### Data provided
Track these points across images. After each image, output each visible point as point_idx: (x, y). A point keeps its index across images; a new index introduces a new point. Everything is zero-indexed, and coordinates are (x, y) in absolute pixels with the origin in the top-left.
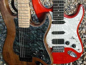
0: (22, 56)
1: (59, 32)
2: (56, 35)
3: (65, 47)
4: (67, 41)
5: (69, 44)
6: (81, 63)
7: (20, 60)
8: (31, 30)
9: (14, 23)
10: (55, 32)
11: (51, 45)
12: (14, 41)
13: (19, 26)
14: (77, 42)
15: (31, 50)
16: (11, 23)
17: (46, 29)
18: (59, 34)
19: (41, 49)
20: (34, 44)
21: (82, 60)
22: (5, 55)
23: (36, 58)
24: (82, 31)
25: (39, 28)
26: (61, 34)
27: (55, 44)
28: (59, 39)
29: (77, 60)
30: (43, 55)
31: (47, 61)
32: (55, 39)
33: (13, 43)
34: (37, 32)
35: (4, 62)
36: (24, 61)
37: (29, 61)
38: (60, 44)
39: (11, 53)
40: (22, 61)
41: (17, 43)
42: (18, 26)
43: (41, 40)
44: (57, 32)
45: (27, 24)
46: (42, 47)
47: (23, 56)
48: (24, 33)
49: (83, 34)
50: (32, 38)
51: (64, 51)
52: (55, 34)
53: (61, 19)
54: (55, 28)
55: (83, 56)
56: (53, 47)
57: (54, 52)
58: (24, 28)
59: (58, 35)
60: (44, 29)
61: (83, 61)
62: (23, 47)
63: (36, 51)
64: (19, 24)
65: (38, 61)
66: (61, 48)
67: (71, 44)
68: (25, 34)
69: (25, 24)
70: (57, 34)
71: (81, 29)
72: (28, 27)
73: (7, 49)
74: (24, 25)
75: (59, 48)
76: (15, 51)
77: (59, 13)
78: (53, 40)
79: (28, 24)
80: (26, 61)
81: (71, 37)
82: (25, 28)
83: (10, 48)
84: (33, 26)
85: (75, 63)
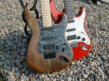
3: (77, 42)
7: (45, 58)
14: (85, 35)
27: (70, 40)
32: (70, 36)
33: (38, 43)
40: (47, 58)
41: (42, 42)
50: (54, 35)
51: (77, 46)
53: (72, 19)
64: (43, 25)
65: (61, 55)
69: (48, 24)
72: (51, 26)
76: (40, 50)
77: (70, 14)
78: (68, 37)
79: (51, 23)
80: (49, 58)
85: (87, 57)
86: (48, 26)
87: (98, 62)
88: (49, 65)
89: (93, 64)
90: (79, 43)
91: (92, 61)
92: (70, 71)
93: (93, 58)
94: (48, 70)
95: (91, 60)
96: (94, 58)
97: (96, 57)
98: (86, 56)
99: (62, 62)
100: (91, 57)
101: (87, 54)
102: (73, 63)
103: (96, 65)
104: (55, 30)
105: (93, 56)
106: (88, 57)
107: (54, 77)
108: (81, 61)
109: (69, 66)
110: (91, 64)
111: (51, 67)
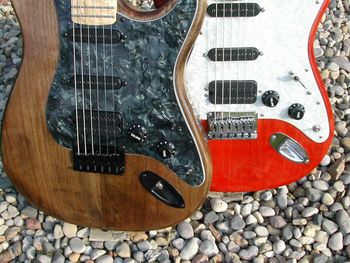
0: (82, 151)
1: (235, 51)
2: (225, 63)
3: (259, 117)
4: (269, 92)
5: (276, 102)
6: (326, 188)
7: (76, 168)
8: (122, 37)
9: (54, 8)
10: (220, 51)
11: (202, 107)
12: (49, 87)
13: (75, 20)
14: (309, 93)
15: (120, 124)
16: (40, 8)
17: (183, 32)
18: (234, 59)
19: (160, 117)
20: (134, 94)
21: (329, 178)
22: (11, 148)
23: (143, 156)
24: (327, 72)
25: (154, 26)
26: (243, 59)
27: (219, 102)
28: (234, 83)
29: (308, 180)
30: (172, 142)
31: (186, 170)
32: (219, 83)
33: (47, 95)
34: (146, 46)
35: (9, 190)
36: (92, 170)
37: (113, 172)
38: (241, 102)
39: (36, 140)
40: (84, 170)
41: (65, 95)
42: (70, 20)
43: (163, 76)
44: (227, 51)
45: (108, 8)
46: (168, 110)
47: (89, 151)
48: (92, 51)
49: (332, 83)
50: (125, 69)
51: (254, 135)
52: (220, 59)
54: (219, 35)
55: (331, 163)
56: (211, 116)
57: (214, 136)
58: (92, 29)
59: (232, 64)
60: (174, 30)
61: (331, 183)
62: (87, 111)
63: (143, 125)
64: (74, 12)
65: (149, 169)
66: (244, 120)
67: (284, 104)
68: (96, 53)
69: (97, 12)
70: (227, 59)
71: (323, 64)
72: (112, 21)
73: (23, 122)
74: (95, 14)
75: (237, 121)
76: (55, 129)
78: (212, 85)
79: (112, 8)
80: (98, 171)
81: (287, 74)
82: (100, 29)
83: (33, 116)
84: (131, 18)
85: (300, 192)
86: (96, 22)
87: (340, 235)
88: (90, 196)
89: (308, 240)
90: (268, 126)
91: (313, 219)
92: (187, 241)
93: (323, 208)
94: (86, 215)
95: (309, 214)
96: (329, 207)
97: (339, 207)
98: (300, 185)
99: (152, 198)
100: (317, 197)
101: (304, 178)
102: (221, 206)
103: (322, 247)
104: (131, 45)
105: (329, 199)
106: (306, 194)
107: (111, 248)
108: (262, 202)
109: (199, 215)
110: (298, 233)
111: (99, 207)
######
Problem statement — Express the lines above as a JSON list of strings, with one string per line and no blank lines. Leave out the picture markers.

Solved exercise —
[
  "Track these points across images. After each image, output each visible point as point_idx: (x, y). A point keeps its index across images; a new index introduces a new point. Everything is zero-indexed, and coordinates are (x, y) in absolute pixels with the origin in the top-left.",
  "0: (22, 56)",
  "1: (59, 32)",
  "2: (56, 35)",
  "3: (65, 47)",
  "4: (67, 41)",
  "5: (69, 44)",
  "6: (81, 63)",
  "7: (20, 60)",
  "8: (31, 30)",
  "9: (14, 23)",
  "10: (55, 32)",
  "11: (51, 45)",
  "12: (14, 41)",
  "13: (19, 26)",
  "14: (77, 42)",
  "15: (31, 50)",
  "16: (11, 23)",
  "17: (46, 29)",
  "18: (59, 34)",
  "19: (41, 49)",
  "20: (34, 44)",
  "21: (82, 60)",
  "22: (5, 55)",
  "23: (36, 58)",
  "24: (82, 31)",
  "25: (39, 28)",
  "26: (61, 34)",
  "27: (55, 44)",
  "28: (59, 39)",
  "29: (77, 60)",
  "30: (43, 55)",
  "31: (47, 61)",
  "32: (55, 39)",
  "33: (13, 43)",
  "34: (37, 32)",
  "35: (4, 62)",
  "36: (24, 61)",
  "37: (29, 61)",
  "38: (60, 44)",
  "39: (11, 53)",
  "40: (22, 61)",
  "41: (17, 43)",
  "42: (18, 26)",
  "43: (41, 40)",
  "44: (57, 32)",
  "45: (27, 24)",
  "46: (42, 47)",
  "47: (23, 56)",
  "48: (24, 33)",
  "49: (83, 34)",
  "50: (32, 38)",
  "51: (64, 51)",
  "52: (55, 34)",
  "53: (61, 19)",
  "54: (55, 28)",
  "55: (83, 56)",
  "56: (53, 47)",
  "57: (54, 52)",
  "58: (24, 28)",
  "59: (58, 35)",
  "60: (44, 29)",
  "61: (83, 61)",
  "62: (23, 47)",
  "63: (36, 51)",
  "64: (19, 24)",
  "65: (38, 61)",
  "66: (61, 48)",
  "67: (71, 44)",
  "68: (25, 34)",
  "69: (25, 24)",
  "70: (57, 34)",
  "71: (81, 29)",
  "72: (28, 27)",
  "73: (7, 49)",
  "74: (24, 25)",
  "75: (59, 48)",
  "76: (15, 51)",
  "77: (59, 13)",
  "78: (53, 40)",
  "79: (28, 24)",
  "80: (26, 61)",
  "81: (71, 37)",
  "82: (25, 28)",
  "83: (10, 48)",
  "84: (33, 26)",
  "85: (75, 63)",
  "3: (77, 42)",
  "7: (45, 58)",
  "14: (85, 35)",
  "27: (70, 40)",
  "32: (70, 36)",
  "33: (38, 43)",
  "40: (47, 58)",
  "41: (42, 42)",
  "50: (54, 35)",
  "51: (77, 46)",
  "53: (72, 19)",
  "64: (43, 25)",
  "65: (61, 55)",
  "69: (48, 24)",
  "72: (51, 26)",
  "76: (40, 50)",
  "77: (70, 14)",
  "78: (68, 37)",
  "79: (51, 23)",
  "80: (49, 58)",
  "85: (87, 57)",
  "86: (48, 26)",
  "87: (98, 62)",
  "88: (49, 65)",
  "89: (93, 64)",
  "90: (79, 43)",
  "91: (92, 61)",
  "92: (70, 71)",
  "93: (93, 58)",
  "94: (48, 70)",
  "95: (91, 60)",
  "96: (94, 58)",
  "97: (96, 57)",
  "98: (86, 56)",
  "99: (62, 62)",
  "100: (91, 57)",
  "101: (87, 54)",
  "102: (73, 63)",
  "103: (96, 65)",
  "104: (55, 30)",
  "105: (93, 56)",
  "106: (88, 57)",
  "107: (54, 77)",
  "108: (81, 61)",
  "109: (69, 66)",
  "110: (91, 64)",
  "111: (51, 67)",
  "0: (82, 151)",
  "1: (235, 51)",
  "2: (225, 63)",
  "3: (259, 117)",
  "4: (269, 92)",
  "5: (276, 102)",
  "6: (326, 188)",
  "7: (76, 168)",
  "8: (122, 37)",
  "9: (54, 8)",
  "10: (220, 51)",
  "11: (202, 107)",
  "12: (49, 87)",
  "13: (75, 20)",
  "14: (309, 93)",
  "15: (120, 124)",
  "16: (40, 8)",
  "17: (183, 32)",
  "18: (234, 59)",
  "19: (160, 117)",
  "20: (134, 94)",
  "21: (329, 178)",
  "22: (11, 148)",
  "23: (143, 156)",
  "24: (327, 72)",
  "25: (154, 26)",
  "26: (243, 59)",
  "27: (219, 102)",
  "28: (234, 83)",
  "29: (308, 180)",
  "30: (172, 142)",
  "31: (186, 170)",
  "32: (219, 83)",
  "33: (47, 95)",
  "34: (146, 46)",
  "35: (9, 190)",
  "36: (92, 170)",
  "37: (113, 172)",
  "38: (241, 102)",
  "39: (36, 140)",
  "40: (84, 170)",
  "41: (65, 95)",
  "42: (70, 20)",
  "43: (163, 76)",
  "44: (227, 51)",
  "45: (108, 8)",
  "46: (168, 110)",
  "47: (89, 151)",
  "48: (92, 51)",
  "49: (332, 83)",
  "50: (125, 69)",
  "51: (254, 135)",
  "52: (220, 59)",
  "54: (219, 35)",
  "55: (331, 163)",
  "56: (211, 116)",
  "57: (214, 136)",
  "58: (92, 29)",
  "59: (232, 64)",
  "60: (174, 30)",
  "61: (331, 183)",
  "62: (87, 111)",
  "63: (143, 125)",
  "64: (74, 12)",
  "65: (149, 169)",
  "66: (244, 120)",
  "67: (284, 104)",
  "68: (96, 53)",
  "69: (97, 12)",
  "70: (227, 59)",
  "71: (323, 64)",
  "72: (112, 21)",
  "73: (23, 122)",
  "74: (95, 14)",
  "75: (237, 121)",
  "76: (55, 129)",
  "78: (212, 85)",
  "79: (112, 8)",
  "80: (98, 171)",
  "81: (287, 74)",
  "82: (100, 29)",
  "83: (33, 116)",
  "84: (131, 18)",
  "85: (300, 192)",
  "86: (96, 22)",
  "87: (340, 235)",
  "88: (90, 196)",
  "89: (308, 240)",
  "90: (268, 126)",
  "91: (313, 219)",
  "92: (187, 241)",
  "93: (323, 208)",
  "94: (86, 215)",
  "95: (309, 214)",
  "96: (329, 207)",
  "97: (339, 207)",
  "98: (300, 185)",
  "99: (152, 198)",
  "100: (317, 197)",
  "101: (304, 178)",
  "102: (221, 206)",
  "103: (322, 247)",
  "104: (131, 45)",
  "105: (329, 199)",
  "106: (306, 194)",
  "107: (111, 248)",
  "108: (262, 202)",
  "109: (199, 215)",
  "110: (298, 233)",
  "111: (99, 207)"
]